§ **Assignment**
Transcribe the entire listing exactly as it appears.
━━━━━━
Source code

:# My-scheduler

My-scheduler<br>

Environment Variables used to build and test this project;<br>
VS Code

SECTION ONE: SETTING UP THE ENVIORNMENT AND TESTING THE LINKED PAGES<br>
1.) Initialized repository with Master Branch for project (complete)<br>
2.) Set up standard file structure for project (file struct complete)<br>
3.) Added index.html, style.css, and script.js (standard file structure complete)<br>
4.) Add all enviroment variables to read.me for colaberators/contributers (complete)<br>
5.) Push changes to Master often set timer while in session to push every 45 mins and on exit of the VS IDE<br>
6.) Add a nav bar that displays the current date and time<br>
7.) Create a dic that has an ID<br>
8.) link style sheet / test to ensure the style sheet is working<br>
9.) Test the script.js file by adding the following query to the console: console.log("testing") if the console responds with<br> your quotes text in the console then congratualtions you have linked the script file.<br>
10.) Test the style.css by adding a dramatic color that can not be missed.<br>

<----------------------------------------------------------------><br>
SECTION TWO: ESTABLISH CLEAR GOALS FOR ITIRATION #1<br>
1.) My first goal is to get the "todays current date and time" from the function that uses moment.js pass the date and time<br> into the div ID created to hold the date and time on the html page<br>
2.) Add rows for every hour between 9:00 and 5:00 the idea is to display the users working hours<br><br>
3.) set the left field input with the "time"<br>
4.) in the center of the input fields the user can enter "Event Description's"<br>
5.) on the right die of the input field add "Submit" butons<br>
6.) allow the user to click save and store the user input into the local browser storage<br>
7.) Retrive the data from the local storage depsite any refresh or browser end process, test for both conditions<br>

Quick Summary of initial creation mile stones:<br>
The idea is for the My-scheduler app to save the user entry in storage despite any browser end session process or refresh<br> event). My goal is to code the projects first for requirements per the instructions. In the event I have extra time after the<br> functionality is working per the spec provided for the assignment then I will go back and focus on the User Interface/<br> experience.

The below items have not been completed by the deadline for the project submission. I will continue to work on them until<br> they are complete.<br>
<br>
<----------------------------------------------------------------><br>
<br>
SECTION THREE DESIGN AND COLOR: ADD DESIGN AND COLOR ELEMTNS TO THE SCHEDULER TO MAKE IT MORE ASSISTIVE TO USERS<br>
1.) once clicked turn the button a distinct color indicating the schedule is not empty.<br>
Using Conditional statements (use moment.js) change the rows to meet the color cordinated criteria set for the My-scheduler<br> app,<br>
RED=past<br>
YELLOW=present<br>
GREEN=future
━━━━━━
§ **Task answer**
Source code

:# My-scheduler

My-scheduler<br>

Environment Variables used to build and test this project;<br>
VS Code

SECTION ONE: SETTING UP THE ENVIORNMENT AND TESTING THE LINKED PAGES<br>
1.) Initialized repository with Master Branch for project (complete)<br>
2.) Set up standard file structure for project (file struct complete)<br>
3.) Added index.html, style.css, and script.js (standard file structure complete)<br>
4.) Add all enviroment variables to read.me for colaberators/contributers (complete)<br>
5.) Push changes to Master often set timer while in session to push every 45 mins and on exit of the VS IDE<br>
6.) Add a nav bar that displays the current date and time<br>
7.) Create a dic that has an ID<br>
8.) link style sheet / test to ensure the style sheet is working<br>
9.) Test the script.js file by adding the following query to the console: console.log("testing") if the console responds with<br> your quotes text in the console then congratualtions you have linked the script file.<br>
10.) Test the style.css by adding a dramatic color that can not be missed.<br>

<----------------------------------------------------------------><br>
SECTION TWO: ESTABLISH CLEAR GOALS FOR ITIRATION #1<br>
1.) My first goal is to get the "todays current date and time" from the function that uses moment.js pass the date and time<br> into the div ID created to hold the date and time on the html page<br>
2.) Add rows for every hour between 9:00 and 5:00 the idea is to display the users working hours<br><br>
3.) set the left field input with the "time"<br>
4.) in the center of the input fields the user can enter "Event Description's"<br>
5.) on the right die of the input field add "Submit" butons<br>
6.) allow the user to click save and store the user input into the local browser storage<br>
7.) Retrive the data from the local storage depsite any refresh or browser end process, test for both conditions<br>

Quick Summary of initial creation mile stones:<br>
The idea is for the My-scheduler app to save the user entry in storage despite any browser end session process or refresh<br> event). My goal is to code the projects first for requirements per the instructions. In the event I have extra time after the<br> functionality is working per the spec provided for the assignment then I will go back and focus on the User Interface/<br> experience.

The below items have not been completed by the deadline for the project submission. I will continue to work on them until<br> they are complete.<br>
<br>
<----------------------------------------------------------------><br>
<br>
SECTION THREE DESIGN AND COLOR: ADD DESIGN AND COLOR ELEMTNS TO THE SCHEDULER TO MAKE IT MORE ASSISTIVE TO USERS<br>
1.) once clicked turn the button a distinct color indicating the schedule is not empty.<br>
Using Conditional statements (use moment.js) change the rows to meet the color cordinated criteria set for the My-scheduler<br> app,<br>
RED=past<br>
YELLOW=present<br>
GREEN=future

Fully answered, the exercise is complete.